Black, Radler and three co-defendants were charged with siphoning money out of the company through payments made by buyers of Hollinger International community papers in return for promises not to compete with the new owners. Prosecutors said such payments should go to shareholders.
Radler pleaded guilty and made his deal with prosecutors while Black and his other co-defendants, Canadian executives Peter Atkinson and Jack Boultbee and Chicago attorney Mark Kipnis, demanded a jury trial.
They originally were charged with swindling shareholders out of an estimated $60 million by collecting payments from purchasers of Hollinger’s U.S. and Canadian newspapers.
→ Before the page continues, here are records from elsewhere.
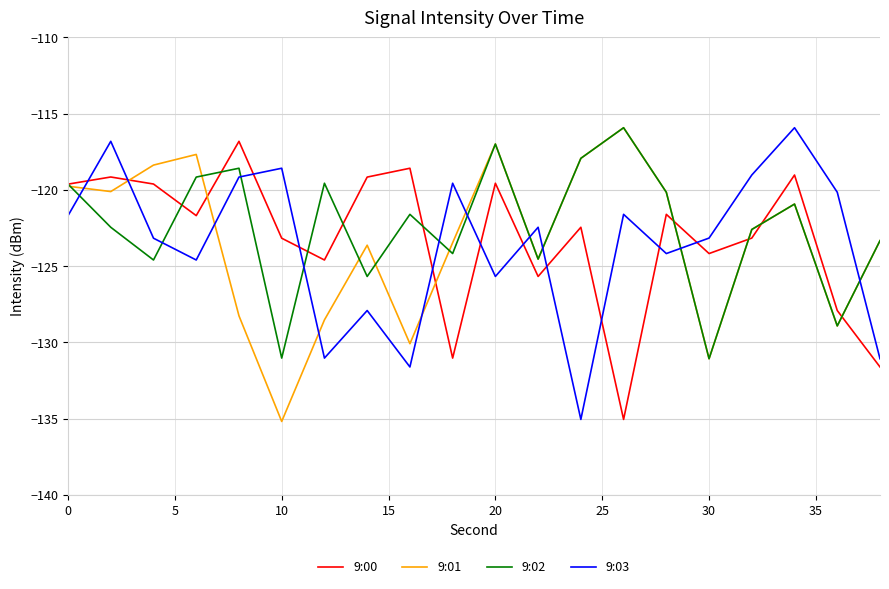

What is the greatest value displayed?

-115.9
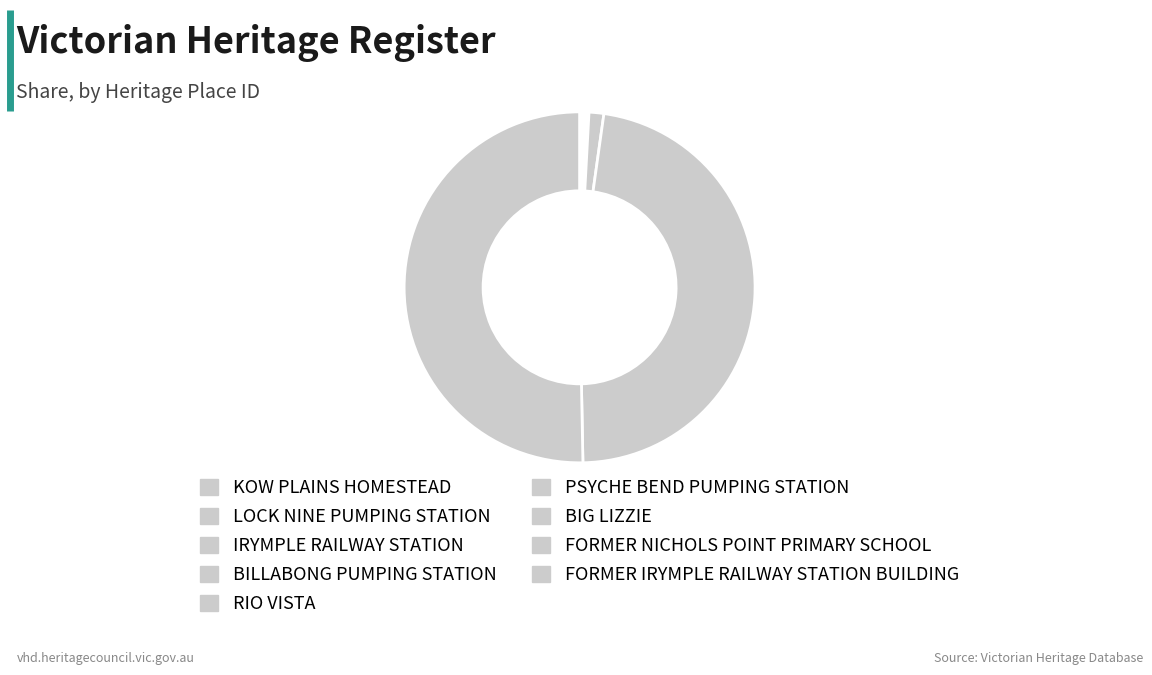

Count the number of slices in the pie.

9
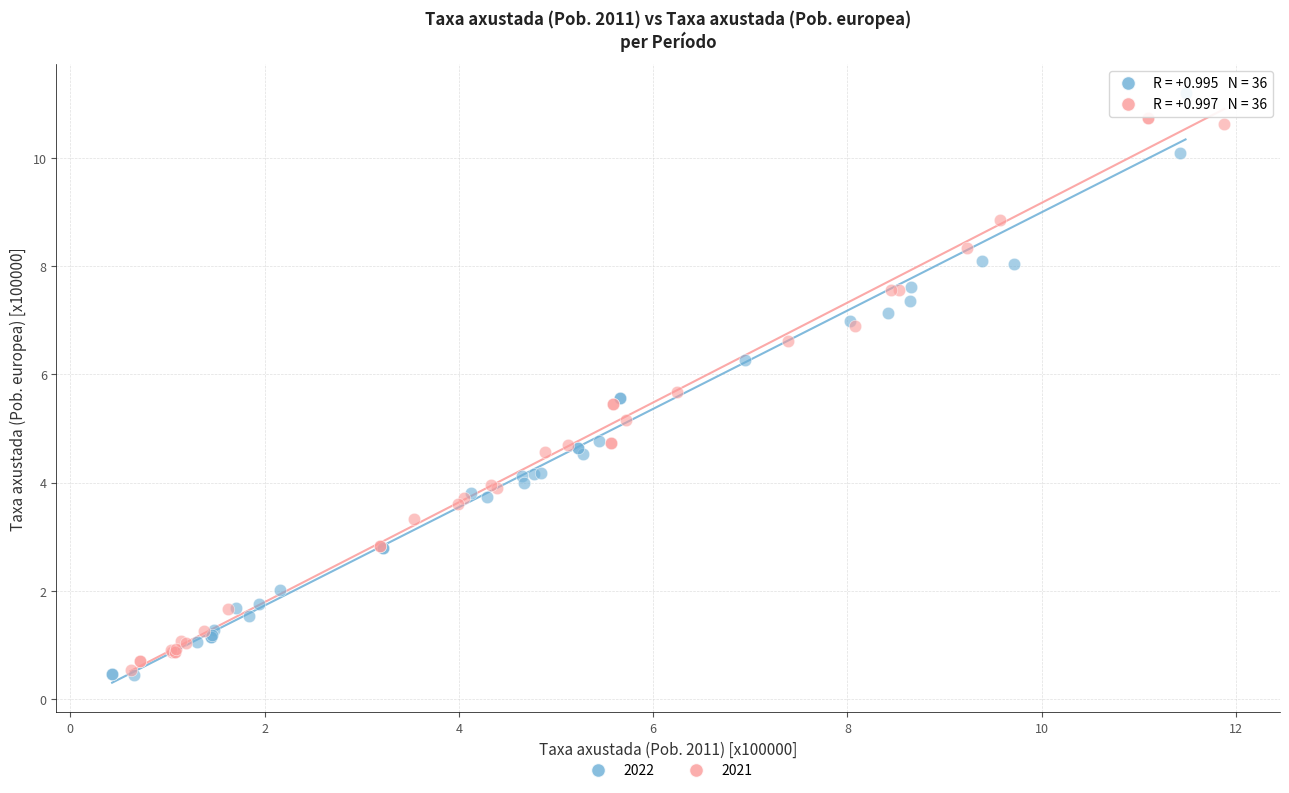

Which series has the widest spread of Y values?

2022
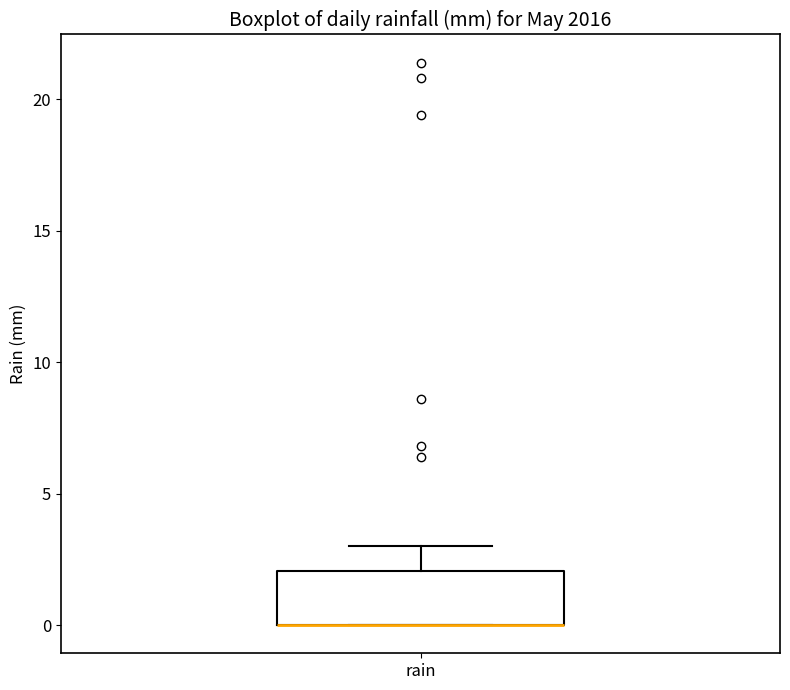

Transcribe this box plot: give where the median line is, the range the box spans, and where the two whiskers end, as read against the y-axis. The values are not printed on the chart, so give them approximately, as read against the axis.

median 0 (drawn on the box's lower edge), box 0 to 2, whiskers 0 to 3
The payments were in exchange for promises not to return and compete with the papers’ new owners.
In the end, Black was acquitted of nine of the counts against him, including racketeering, and convicted of siphoning off $6 million through bonuses disguised as such “non-compete” payments. Black also was convicted of obstruction of justice for removing documents from his offices.
After Black’s sentencing, St. Eve sentenced his three co-defendants.
Atkinson was sentenced to two years and fined $3,000. Boultbee was sentenced to 27 months, ordered to pay $152,500 restitution and fined $500. Kipnis was placed on probation for five years with six months of house arrest; he was also ordered to perform 275 hours of community service. The three men were also ordered to share in the forfeiture.
Defense attorneys pleaded for lenience, showing letters from such celebrities as Sir Elton John, conservative writer and television personality William F. Buckley Jr., former Canadian Prime Minister Brian Mulroney and columnist George Will, describing Black as someone who had devoted much of his life to helping charities and those around him.
Steinback quoted John as calling Black “the sort of person who sticks with you through thick and thin” and Will as praising Black’s “intense faith in the possibility of public improvement.”
Sussman acknowledged that many people are impressed with Black, an accomplished biographer whose subjects include Franklin D. Roosevelt and Richard M. Nixon. He said they wonder “how this could have happened.”
“But the fact is, he stands before the court convicted of stealing money from the company he founded,” Sussman said.
“Unlike the bank robbers who walked into banks and stole money from people they didn’t know, he stole money from people he did know,” Sussman said. “What brought him here today was his greed and disdain for the rule of law.”